Ich kenn mich mit qype zwar nicht aus aber die requestparameter werden von der URI mit einen '?' und nicht mit einem '&' getrennt. Das '&' wird verwendet um noch weitere requestparameter anzuhaengen.


```
http://api.qype.com/v1/places/1491506/reviews?consumer_key=xxxxxxxxXxx&key2=value2
```


----------



## newbie2009 (13. Dez 2010)

oh sorry das war der falsche link der sieht natürlich so aus :


```
http://api.qype.com/v1/places/1491506/reviews&consumer_key=XxxxxXxxxxX
```

hoffe einer kann mir weiter helfen ^^


----------



## SlaterB (13. Dez 2010)

? statt & gesehen?

was bedeuten eigentlich die Xe, sollte es damit schon funktionieren? wieso postest du jetzt andere als vorher,
im Browser eingetippt liefert das ? 'Unauthorized', das & dagegen 'We're sorry, but something went wrong.',
was nun besser ist..


----------



## ARadauer (13. Dez 2010)

also keine xml? was den, json? poste mal einen response...


----------



## newbie2009 (13. Dez 2010)

aso  

ok nochma langsam die x im consumer_key ist halt ein schlüssel, den man bei der registrierung bekommt.

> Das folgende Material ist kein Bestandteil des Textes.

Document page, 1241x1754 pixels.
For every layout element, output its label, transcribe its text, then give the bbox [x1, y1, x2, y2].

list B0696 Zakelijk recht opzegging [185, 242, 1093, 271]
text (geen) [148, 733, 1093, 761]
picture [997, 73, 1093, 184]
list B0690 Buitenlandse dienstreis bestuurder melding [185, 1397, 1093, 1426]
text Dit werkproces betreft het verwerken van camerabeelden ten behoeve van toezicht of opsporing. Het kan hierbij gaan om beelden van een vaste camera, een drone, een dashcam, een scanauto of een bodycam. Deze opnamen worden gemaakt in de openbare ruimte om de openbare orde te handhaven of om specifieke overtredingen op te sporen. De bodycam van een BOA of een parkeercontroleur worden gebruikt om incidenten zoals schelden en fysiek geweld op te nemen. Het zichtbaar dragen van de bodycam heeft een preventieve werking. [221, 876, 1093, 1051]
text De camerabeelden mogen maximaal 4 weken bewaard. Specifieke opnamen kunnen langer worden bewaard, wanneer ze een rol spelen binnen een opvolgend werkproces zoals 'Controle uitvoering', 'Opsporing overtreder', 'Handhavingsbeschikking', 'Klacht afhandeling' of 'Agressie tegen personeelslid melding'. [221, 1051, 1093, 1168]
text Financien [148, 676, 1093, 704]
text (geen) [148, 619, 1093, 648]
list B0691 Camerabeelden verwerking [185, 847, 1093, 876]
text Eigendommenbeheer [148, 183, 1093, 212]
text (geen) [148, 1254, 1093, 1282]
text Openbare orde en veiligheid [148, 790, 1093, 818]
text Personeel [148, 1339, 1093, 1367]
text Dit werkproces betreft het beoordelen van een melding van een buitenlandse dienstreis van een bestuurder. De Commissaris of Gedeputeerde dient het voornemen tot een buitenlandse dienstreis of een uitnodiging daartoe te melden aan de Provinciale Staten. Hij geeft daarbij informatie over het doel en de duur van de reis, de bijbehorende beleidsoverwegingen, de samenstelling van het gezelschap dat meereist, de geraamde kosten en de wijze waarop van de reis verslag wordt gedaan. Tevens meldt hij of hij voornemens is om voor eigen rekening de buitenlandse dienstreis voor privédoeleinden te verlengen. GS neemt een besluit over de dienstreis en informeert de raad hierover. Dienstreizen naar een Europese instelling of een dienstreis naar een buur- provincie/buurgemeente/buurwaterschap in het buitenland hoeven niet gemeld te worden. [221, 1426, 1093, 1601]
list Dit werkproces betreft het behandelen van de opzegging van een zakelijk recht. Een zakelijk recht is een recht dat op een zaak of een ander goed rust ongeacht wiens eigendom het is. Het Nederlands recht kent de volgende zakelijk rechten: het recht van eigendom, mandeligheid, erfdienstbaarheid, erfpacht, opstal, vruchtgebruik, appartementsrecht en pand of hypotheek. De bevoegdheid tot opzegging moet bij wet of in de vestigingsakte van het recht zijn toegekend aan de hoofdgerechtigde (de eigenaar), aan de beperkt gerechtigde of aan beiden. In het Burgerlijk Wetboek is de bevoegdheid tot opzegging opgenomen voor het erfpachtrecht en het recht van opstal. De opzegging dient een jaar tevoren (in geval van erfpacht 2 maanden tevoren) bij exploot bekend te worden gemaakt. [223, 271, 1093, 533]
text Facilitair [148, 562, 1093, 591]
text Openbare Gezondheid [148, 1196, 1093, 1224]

das format das zurückgeliefert werden soll, ist xml, das ist aber eigentlich das standardformat, das bei anfragen in qype geliefert wird, andere anfragen mit der api gehen aber bei reviews läuft irgendwas schief.

hier vll noch der link zum besseren verständnis.

Places Resource [Qype API Wiki]


----------